** Given text follows **
And as more mandatory minimums are applied, by the law of large numbers, those sorts of exceptional circumstances might become more and more common.

The decisions are giving the Justice Department pause, given that both offer some support to the government's position. A statement provided by the department said that the government is still mulling over its options for an appeal, but underlined that Ottawa has no interest in abandoning its so-called 'tough on crime agenda,'

Though numerous jurists and academics have echoed Gottardi’s criticism, he doubts the government will willingly go back and edit any of its crime legislation unless forced to do so. In this case, it might have to.

Initially the trial judge, analyzing a different constitutional tack on the minimums, had to consider whether they violated s.7 of the Charter. The defence had argued that a conviction by summary trial carried a maximum one-year sentence. As the accused was sentenced under indictment, he faced three years minimum – an inexplicable and arbitrary distinction, argued the defence, and therefore unconstitutional.

The trial judge dismissed that claim, as the defence had no standing to make it, but noted that the incongruity may be a "legislative oversight" that could be fixed legislatively.

Even so, Gottardi says the s. 7 argument might still have mileage. "I think there may be room, still, for an argument that a fit sentence is a provision of fundamental justice under Section 7," he says.

Whether the case makes it to the Supreme Court – in which case Gottardi who chairs the Canadian Bar Association's Criminal Law Section hopes that interveners like the CBA will propose "reasonable alternatives" – or the government takes the initiative to add statutory exceptions on their own, the matter is far from resolved.
** End of Given text **
> _Task description_
Reproduce word for word the part of the passage on mandatory minimum sentences that begins at "Initially the trial" and stops after "and therefore unconstitutional.".
** Data to examine follows **
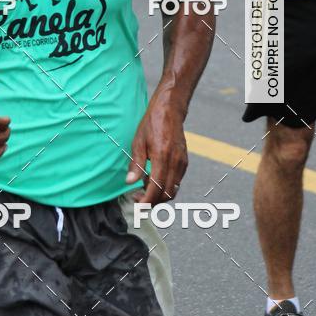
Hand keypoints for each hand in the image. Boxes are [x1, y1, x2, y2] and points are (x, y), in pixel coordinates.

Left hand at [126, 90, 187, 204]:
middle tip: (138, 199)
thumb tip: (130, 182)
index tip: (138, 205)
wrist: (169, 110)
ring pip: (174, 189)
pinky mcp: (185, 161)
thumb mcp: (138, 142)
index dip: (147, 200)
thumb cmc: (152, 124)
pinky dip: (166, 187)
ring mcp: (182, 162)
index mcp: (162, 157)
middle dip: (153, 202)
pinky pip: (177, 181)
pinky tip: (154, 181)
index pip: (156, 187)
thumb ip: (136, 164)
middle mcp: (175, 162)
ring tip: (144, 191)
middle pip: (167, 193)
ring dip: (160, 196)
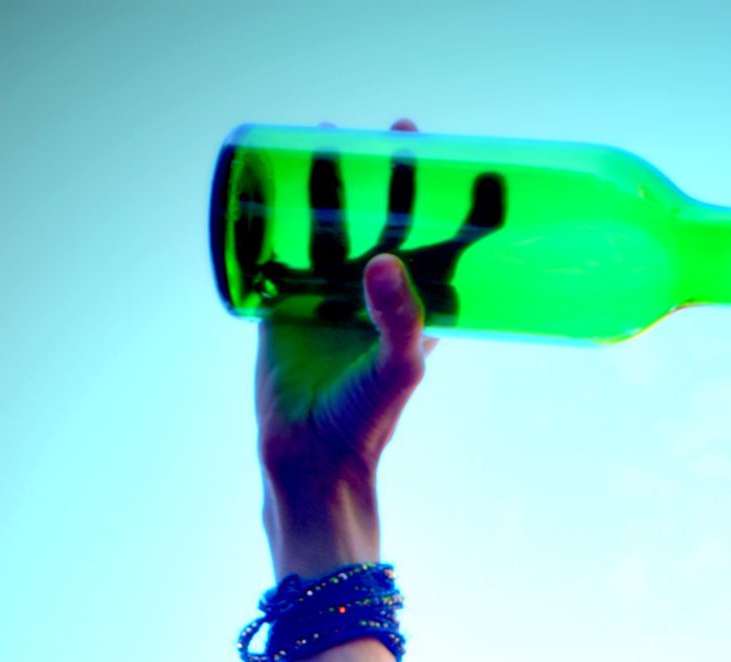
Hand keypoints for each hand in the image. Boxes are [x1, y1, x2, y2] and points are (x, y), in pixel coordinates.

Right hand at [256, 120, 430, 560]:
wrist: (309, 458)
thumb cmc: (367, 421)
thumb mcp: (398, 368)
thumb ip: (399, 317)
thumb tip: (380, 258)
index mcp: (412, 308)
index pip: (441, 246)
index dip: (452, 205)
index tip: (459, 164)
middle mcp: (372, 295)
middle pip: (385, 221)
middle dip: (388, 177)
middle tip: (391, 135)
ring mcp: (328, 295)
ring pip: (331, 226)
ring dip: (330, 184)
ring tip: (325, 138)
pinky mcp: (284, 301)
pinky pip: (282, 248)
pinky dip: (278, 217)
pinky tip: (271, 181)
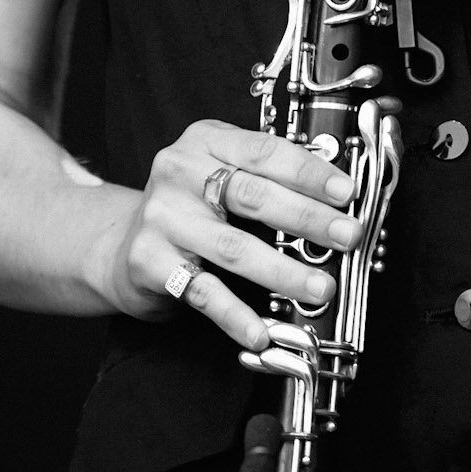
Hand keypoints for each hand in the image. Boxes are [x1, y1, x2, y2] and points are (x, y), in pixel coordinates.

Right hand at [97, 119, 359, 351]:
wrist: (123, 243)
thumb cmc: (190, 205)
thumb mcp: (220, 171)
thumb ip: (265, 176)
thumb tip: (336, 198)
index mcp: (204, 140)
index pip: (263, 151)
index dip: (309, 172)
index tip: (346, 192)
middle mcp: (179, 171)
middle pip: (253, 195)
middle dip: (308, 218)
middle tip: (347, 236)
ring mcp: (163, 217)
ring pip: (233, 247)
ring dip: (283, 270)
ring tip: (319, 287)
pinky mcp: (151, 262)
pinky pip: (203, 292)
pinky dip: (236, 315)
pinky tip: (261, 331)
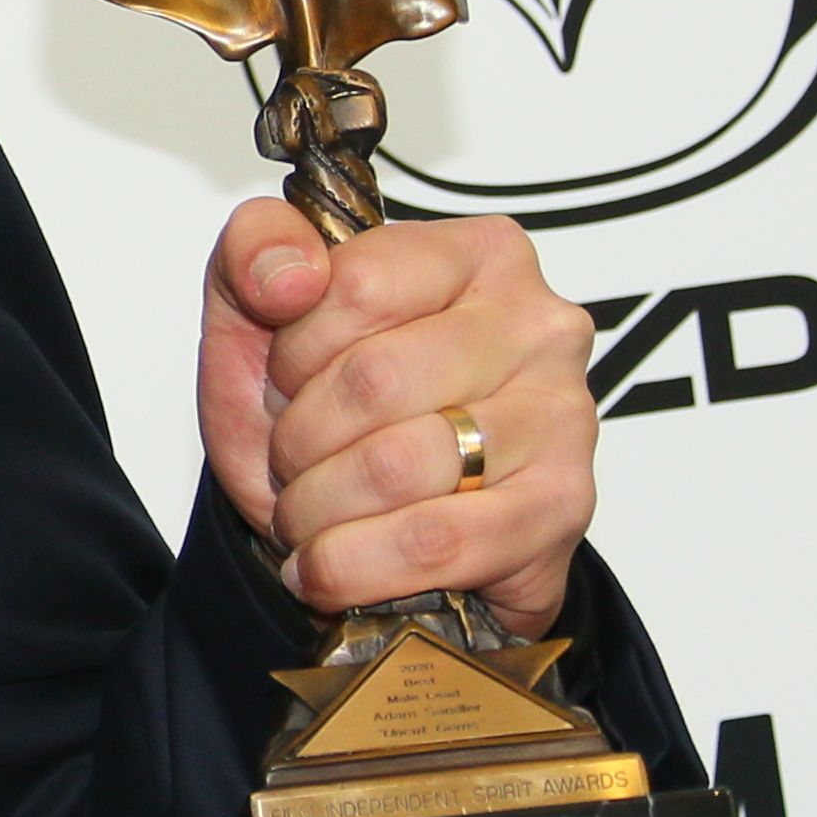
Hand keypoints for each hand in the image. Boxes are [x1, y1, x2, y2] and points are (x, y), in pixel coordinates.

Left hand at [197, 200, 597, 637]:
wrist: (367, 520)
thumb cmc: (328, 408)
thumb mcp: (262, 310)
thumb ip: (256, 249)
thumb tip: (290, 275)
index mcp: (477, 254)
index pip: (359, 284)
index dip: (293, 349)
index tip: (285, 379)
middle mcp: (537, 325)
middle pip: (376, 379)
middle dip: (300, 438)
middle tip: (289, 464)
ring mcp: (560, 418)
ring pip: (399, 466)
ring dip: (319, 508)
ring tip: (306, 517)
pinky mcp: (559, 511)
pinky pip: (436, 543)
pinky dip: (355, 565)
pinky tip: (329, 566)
** End of Data to examine **
> _Output below_
Initially the trial judge, analyzing a different constitutional tack on the minimums, had to consider whether they violated s.7 of the Charter. The defence had argued that a conviction by summary trial carried a maximum one-year sentence. As the accused was sentenced under indictment, he faced three years minimum – an inexplicable and arbitrary distinction, argued the defence, and therefore unconstitutional.